Air America, the groundbreaking talk radio network that started out as a lone beacon of real progressive programming, finally ended its long, slow agonizing five year death spiral and breathed it last this afternoon. I loved this network’s original lineup when it started out in March of 2004 with a real life hard hitting progressive/liberal time slots that included the likes of Marc Maron, Sam Sedar, Janine Garafalo, Rachel Maddow, and my favorite and future U.S. Senator from Minnesota, Al Franken. For a variety of economic reasons and changes in executive management the network began making changes in its programming and letting original lineup hosts go until they all either went their own way or were forced off the air for one reason or another.

I felt the liberal perspective was being watered down to a more moderate/centrist dynamic with the gradual disappearance of each component of its original lineup. It finally reached the point around 2007 after bankruptcy filings and ownership changes where its progressive perspective was no longer viable as a liberal network outlet. The final nail in the coffin was when Al Franken left to run for the U.S. Senate and a self described raconteur named “Lionel” dropped into the future U.S. Senator’s prime slot from 3 – 6pm. The first pronouncement by this waste of airtime was he was not a liberal or progressive but a critic at large of all things political. In other words he presented a so called moderate view within the context of conservative framing of each issue he brought up or covered. It was at this point I decided I was done with the entire network.

By then I was rooting for its demise because of its continuous use of a false label of progressive programming under the guise of self-serving non-political personalities such as Montel Williams and others. I just wanted to blow the thing up and start over with a real network that served the liberal/progressive cause.

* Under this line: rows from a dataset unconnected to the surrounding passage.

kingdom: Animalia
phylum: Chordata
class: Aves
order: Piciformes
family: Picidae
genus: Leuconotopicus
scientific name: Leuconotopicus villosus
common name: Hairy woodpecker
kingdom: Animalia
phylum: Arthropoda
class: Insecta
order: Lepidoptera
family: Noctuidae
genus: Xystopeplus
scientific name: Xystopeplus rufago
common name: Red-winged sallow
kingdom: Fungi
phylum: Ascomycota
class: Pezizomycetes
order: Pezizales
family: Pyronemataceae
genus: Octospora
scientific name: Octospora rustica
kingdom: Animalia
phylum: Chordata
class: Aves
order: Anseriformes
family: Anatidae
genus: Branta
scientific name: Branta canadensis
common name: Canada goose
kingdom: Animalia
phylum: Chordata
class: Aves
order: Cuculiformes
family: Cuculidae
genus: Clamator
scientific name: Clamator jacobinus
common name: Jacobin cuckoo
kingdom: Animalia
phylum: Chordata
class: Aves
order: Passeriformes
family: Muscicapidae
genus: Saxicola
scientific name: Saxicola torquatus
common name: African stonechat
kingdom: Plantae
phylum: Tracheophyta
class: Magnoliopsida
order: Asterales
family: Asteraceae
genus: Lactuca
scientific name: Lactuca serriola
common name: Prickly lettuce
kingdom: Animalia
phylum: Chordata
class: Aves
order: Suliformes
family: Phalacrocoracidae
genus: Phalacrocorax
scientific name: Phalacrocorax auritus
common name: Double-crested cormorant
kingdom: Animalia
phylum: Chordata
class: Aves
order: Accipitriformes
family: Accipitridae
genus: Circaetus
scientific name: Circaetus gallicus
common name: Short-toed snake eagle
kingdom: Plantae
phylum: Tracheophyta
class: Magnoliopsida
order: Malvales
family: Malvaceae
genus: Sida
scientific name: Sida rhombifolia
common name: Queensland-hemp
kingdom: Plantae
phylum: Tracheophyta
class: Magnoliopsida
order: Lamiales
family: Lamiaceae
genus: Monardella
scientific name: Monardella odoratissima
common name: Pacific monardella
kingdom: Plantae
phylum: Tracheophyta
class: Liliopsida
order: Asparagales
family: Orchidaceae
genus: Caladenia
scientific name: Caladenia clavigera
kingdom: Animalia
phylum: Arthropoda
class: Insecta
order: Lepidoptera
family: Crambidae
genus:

Currently former Republicans Ed Shultz and Stephanie Miller are the recognizable faces representing the liberal/progressive perspective. Both aren’t quite my cup of tea personality wise but I know the market has room for a such voices as Tom Hartman and Mike Mallory that would go along way toward moving some segments of the media away from right wing conservative issue framing and give the public a fresher view of progressive ideas and policy solutions.